→ **Passage extrait**:
+ + + + + + +

Notre objectif est la mise en
place d’ un New Deal pour l’ensemble de la zone euro qui permettra aux grecs
comme à l’ensemble des peuples européens de respirer, de créer, de vivre avec
dignité. Avec une dette publique socialement viable. Avec une croissance qui
est stimulée par des investissements publics financés – seul moyen de sortir
de la crise – et non pas par la recette échouée de l’austérité qui ne fait
que recycler la récession. En renforçant la cohésion sociale, la Solidarité
et la Démocratie.
Le 25 Janvier en Grèce, une nouvelle opportunité surgit
pour l’Europe. Ne ratons pas cette chance ».
(Traduction:Vassiliki Papadaki)
Les mots mis en italique l’ont été par moi.
Mathématiques sur les taux d’intérêts.
Quelque soit la manière dont on analyse son projet
politique, cette lettre n’est pas le fruit d’un imbécile en matière
économique. La position de Tsipras est tout à fait exacte. Et bien que je
sois en désaccord avec de nombreux points sur le projet économique de SYRIZA,
il n’y a pas un seul point dans ce courrier sur lequel je pourrais être en
désaccord.
Une règle simple en économie est que ce qui ne peut pas
être remboursé ne sera pas remboursé. Et un simple calcul mathématique.montre qu’il est
matériellement impossible de rembourser cette dette.
Malheureusement, la Grêce doit convaincre 17 autres pays
Européens de renégocier sa dette. L’Allemagne et la Finlande on dit non. Et
les règles de l’Eurozone impliquent que chaque pays doit donner son accord.
La Sanction Mathématique
Il n’y a pas que les calculs sur les taux d’intérêts qui posent problème pour
la Grece. D’autres conflits se sont ouverts.

+ + + + + + +

→ **Entrées répertoriées**:

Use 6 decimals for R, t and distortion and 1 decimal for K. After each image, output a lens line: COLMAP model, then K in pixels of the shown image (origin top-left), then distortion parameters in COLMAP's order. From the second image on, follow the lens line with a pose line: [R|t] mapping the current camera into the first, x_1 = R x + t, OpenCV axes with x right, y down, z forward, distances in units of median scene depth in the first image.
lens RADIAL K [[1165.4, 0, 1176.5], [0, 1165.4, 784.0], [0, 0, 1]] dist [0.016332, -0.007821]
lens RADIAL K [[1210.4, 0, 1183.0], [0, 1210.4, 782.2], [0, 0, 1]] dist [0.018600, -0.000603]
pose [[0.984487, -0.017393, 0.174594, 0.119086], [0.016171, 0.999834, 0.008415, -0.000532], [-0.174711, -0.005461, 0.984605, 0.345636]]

+ + + + + + +

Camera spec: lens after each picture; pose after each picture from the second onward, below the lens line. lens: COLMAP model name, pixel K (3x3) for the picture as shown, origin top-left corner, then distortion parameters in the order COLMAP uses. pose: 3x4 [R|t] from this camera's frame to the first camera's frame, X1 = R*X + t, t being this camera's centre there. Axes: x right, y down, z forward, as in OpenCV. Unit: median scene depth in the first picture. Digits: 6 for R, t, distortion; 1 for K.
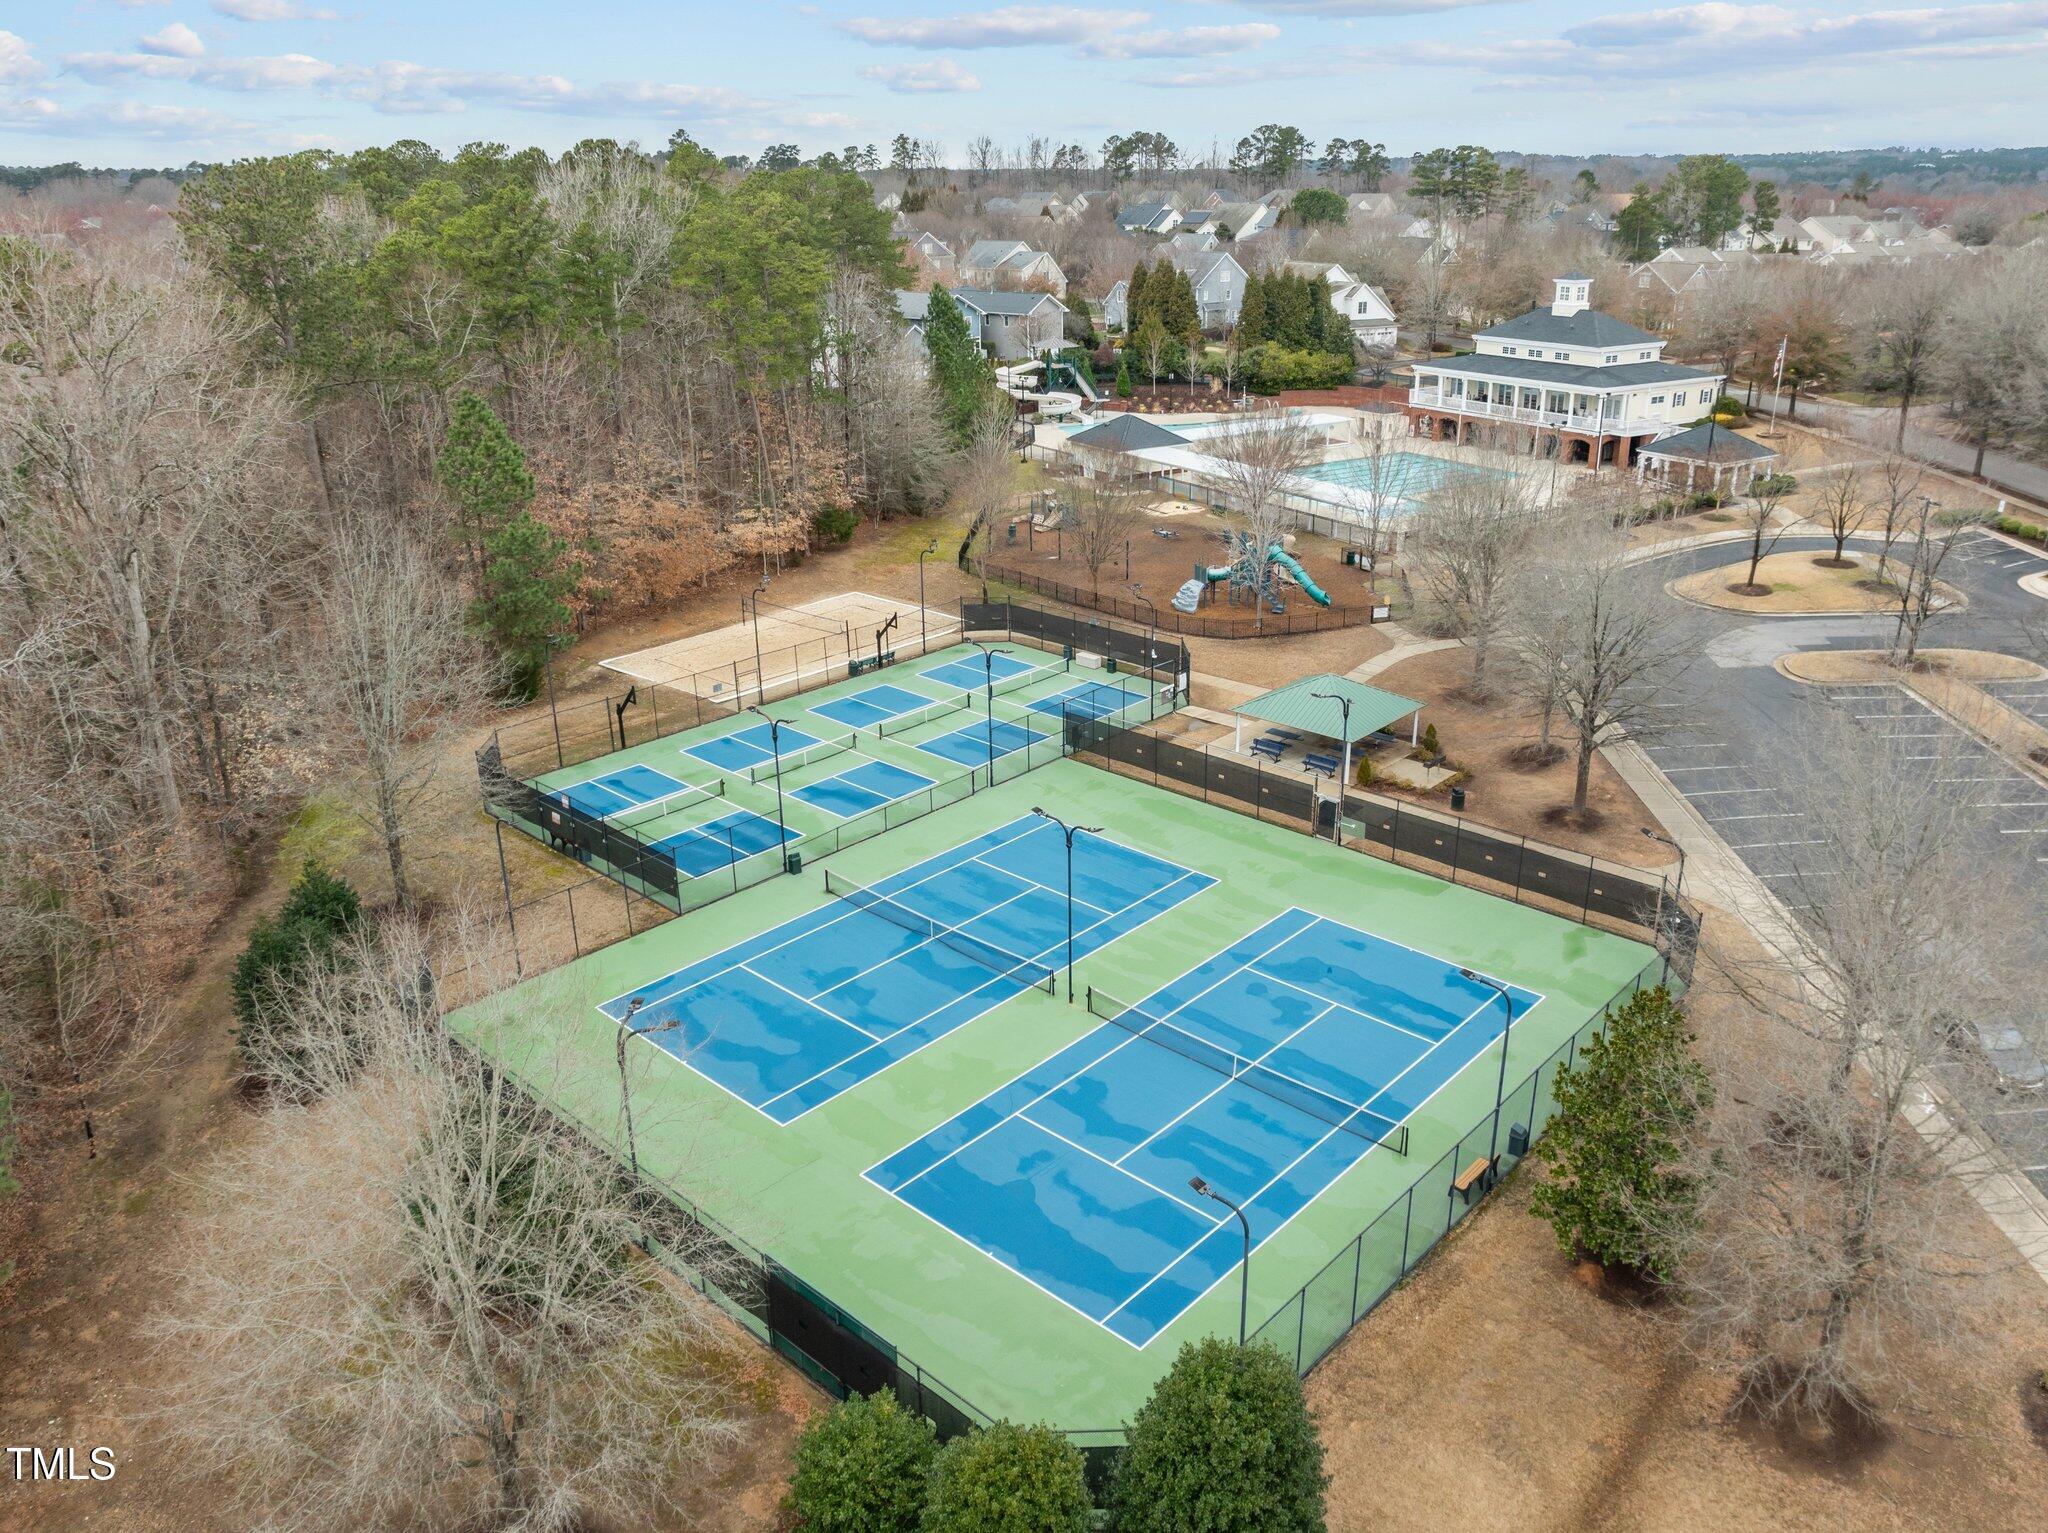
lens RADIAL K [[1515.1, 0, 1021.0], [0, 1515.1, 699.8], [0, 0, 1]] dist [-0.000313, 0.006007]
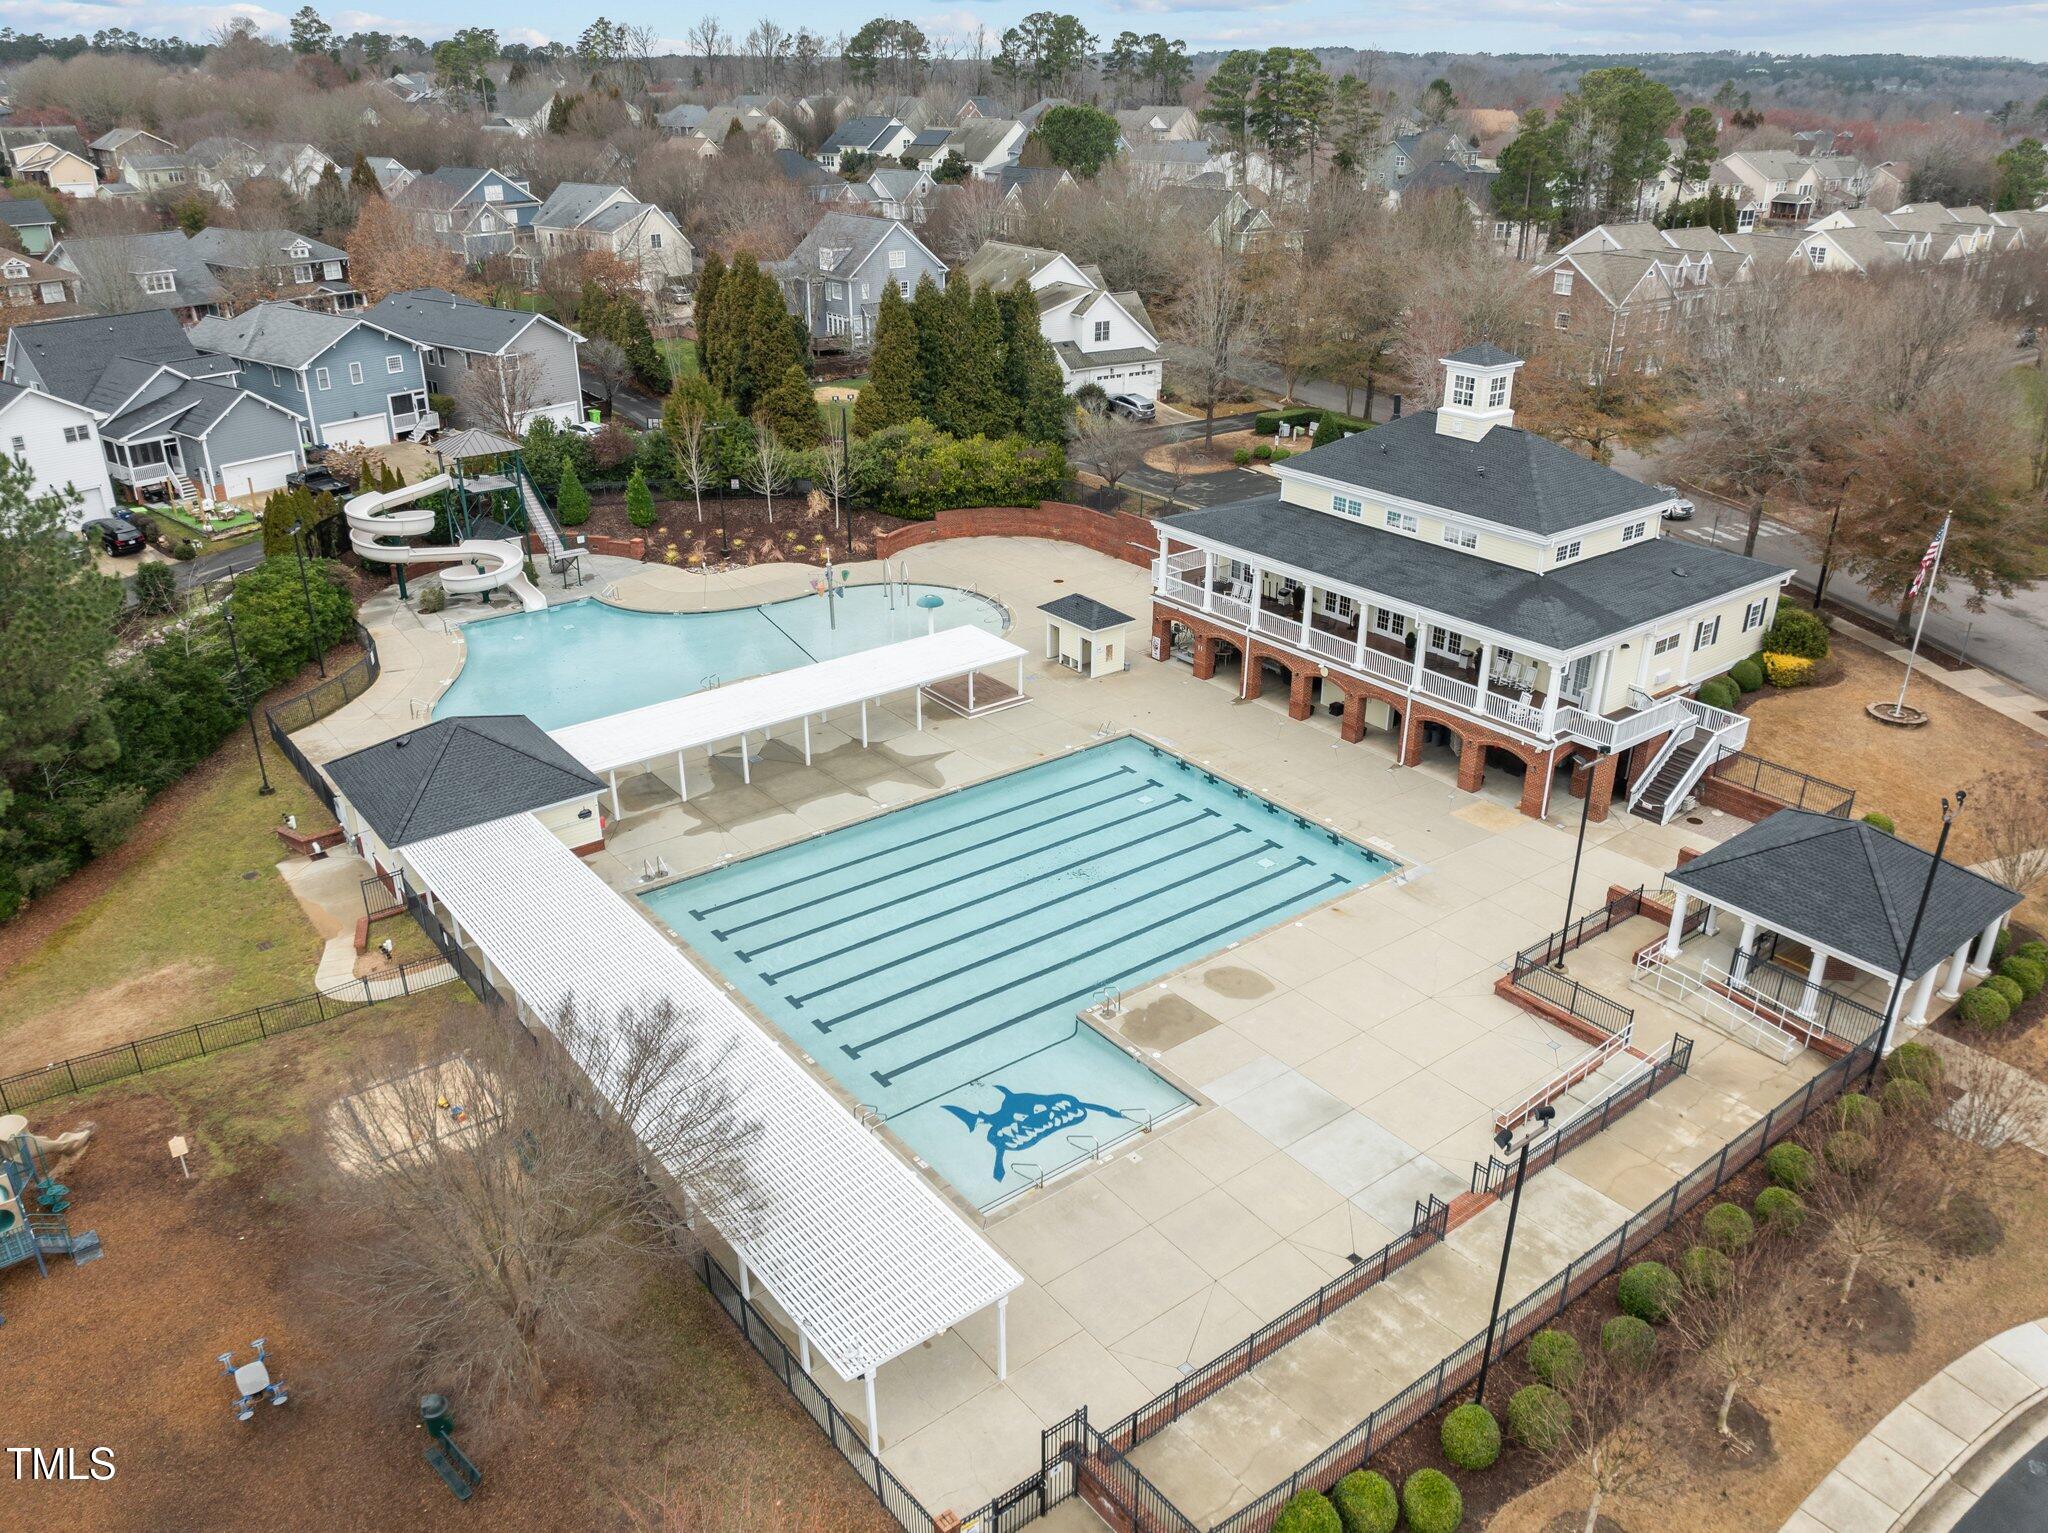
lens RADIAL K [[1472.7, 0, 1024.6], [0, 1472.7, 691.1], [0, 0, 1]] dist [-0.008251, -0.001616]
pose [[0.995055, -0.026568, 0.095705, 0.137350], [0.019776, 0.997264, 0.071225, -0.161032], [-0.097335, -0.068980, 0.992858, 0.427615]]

+ + + + + + +

→ **Activité 1**:
D'après l'extrait sur la dette grecque, combien d'autres pays européens la Grèce doit-elle convaincre de renégocier sa dette ?
→ **Activité 2**:
Reproduisez à l'identique, dans l'extrait sur la dette grecque, le passage allant de « Mathématiques sur les » jusqu'à « rembourser cette dette. ».

→ **Résultat attendu 1**:
Dix-sept autres pays européens.

→ **Résultat attendu 2**:
Mathématiques sur les taux d’intérêts.
Quelque soit la manière dont on analyse son projet
politique, cette lettre n’est pas le fruit d’un imbécile en matière
économique. La position de Tsipras est tout à fait exacte. Et bien que je
sois en désaccord avec de nombreux points sur le projet économique de SYRIZA,
il n’y a pas un seul point dans ce courrier sur lequel je pourrais être en
désaccord.
Une règle simple en économie est que ce qui ne peut pas
être remboursé ne sera pas remboursé. Et un simple calcul mathématique.montre qu’il est
matériellement impossible de rembourser cette dette.